Mood : strange
Curently Listening to : Tool - Pushit (live)
I’m off to Leeds tomorrow after work. Woo, fun travelling and minor adventure. Plus I should get some sushi while I’m at it. Mmm sushi. I hope I don’t get lost.
Some things to note, the theme is well…not there, I got bored and decided to change it to the default one, so you know, just deal…until I have time to really crack at it. This is because priority at the moment is the portfolios and cvs and thinking about my future. I seem to be helping other people with theirs. Who’s going to help me with mine?
Going to get a new pc box, need it before this one drives me mad. I don’t care if it costs me money, I need to do it so I can actually produce something without waiting a few mins for CS3 to open a file.
Watch this space, while I get frustrated with trying to design things again. My mind is blank I can’t even visualise layout ideas any more. It’s driving me up the wall. Darren says I shouldn’t think about it too much and it’ll just happen but gargh - nuts, driving me nuts.

Speaking of Darren…
Now that you feel it, you don’t: but yeah europe is deffo on the cards still
Darren: yep yep
Darren: lol, we should just go to london, bring your passport, and we should just drive to france and then keep going
Darren: planning is for pussies
Now that you feel it, you don’t: haha you know what, we should
Now that you feel it, you don’t: just take a passport, moneh gear and off we go
Darren: phone home and be all “yeah mum? im staying at a friends house, be back in a few er weeks”
Haha <3
Just need to save, then I’d be gone.
But it’s weird. I still feel torn. Between travelling and trying to focus on a job I love. Torn and unsure, what does this mean?

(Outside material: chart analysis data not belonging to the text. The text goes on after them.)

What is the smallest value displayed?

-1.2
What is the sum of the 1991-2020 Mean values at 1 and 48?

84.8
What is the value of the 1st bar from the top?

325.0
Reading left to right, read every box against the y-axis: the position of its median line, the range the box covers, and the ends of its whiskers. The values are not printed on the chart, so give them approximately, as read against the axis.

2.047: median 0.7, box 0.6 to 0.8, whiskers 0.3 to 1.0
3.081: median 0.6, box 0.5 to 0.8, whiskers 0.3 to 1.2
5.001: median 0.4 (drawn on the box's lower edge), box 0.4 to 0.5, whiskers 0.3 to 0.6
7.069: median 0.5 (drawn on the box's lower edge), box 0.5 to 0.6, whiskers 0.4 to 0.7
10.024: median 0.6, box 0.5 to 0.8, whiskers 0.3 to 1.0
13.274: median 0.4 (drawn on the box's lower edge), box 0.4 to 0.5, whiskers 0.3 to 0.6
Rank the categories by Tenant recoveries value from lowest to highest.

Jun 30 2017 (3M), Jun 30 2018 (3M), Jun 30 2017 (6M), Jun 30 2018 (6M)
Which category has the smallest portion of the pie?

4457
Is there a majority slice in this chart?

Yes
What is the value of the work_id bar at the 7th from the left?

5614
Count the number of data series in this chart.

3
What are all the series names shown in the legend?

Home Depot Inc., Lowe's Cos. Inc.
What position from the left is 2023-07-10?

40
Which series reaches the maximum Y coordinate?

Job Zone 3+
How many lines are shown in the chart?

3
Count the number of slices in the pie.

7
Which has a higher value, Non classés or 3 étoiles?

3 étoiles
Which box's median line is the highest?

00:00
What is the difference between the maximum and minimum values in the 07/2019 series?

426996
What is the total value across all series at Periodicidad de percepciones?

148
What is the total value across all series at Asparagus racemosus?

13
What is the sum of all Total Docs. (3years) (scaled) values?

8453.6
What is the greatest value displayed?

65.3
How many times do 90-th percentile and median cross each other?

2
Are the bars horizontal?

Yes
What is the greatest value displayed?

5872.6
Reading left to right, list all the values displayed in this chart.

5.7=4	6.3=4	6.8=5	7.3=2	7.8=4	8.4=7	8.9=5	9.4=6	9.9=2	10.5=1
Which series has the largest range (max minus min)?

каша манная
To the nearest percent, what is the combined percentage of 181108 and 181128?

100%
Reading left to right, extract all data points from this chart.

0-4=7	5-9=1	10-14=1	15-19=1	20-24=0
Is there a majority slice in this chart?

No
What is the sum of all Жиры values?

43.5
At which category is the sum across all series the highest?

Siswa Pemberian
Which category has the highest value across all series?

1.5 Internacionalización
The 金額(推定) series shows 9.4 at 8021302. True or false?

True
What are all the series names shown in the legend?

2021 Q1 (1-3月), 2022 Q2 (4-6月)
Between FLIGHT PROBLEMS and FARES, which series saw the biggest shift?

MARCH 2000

Got peved at not being able to play guitar earlier and trimmed one of my fake nails so I could fret, god I want to playyyy… I wish I could play, I wish I had any remote skill in it whatsoever - gay.
Weekend at Amy’s is still happening, seems like real random old schoolie catch up, drinking also, don’t think I’d drink - I feel uneasy about drinking lately. Actually is moreso I don’t trust myself while boozed up, I’m in a mega self control freak mode of late.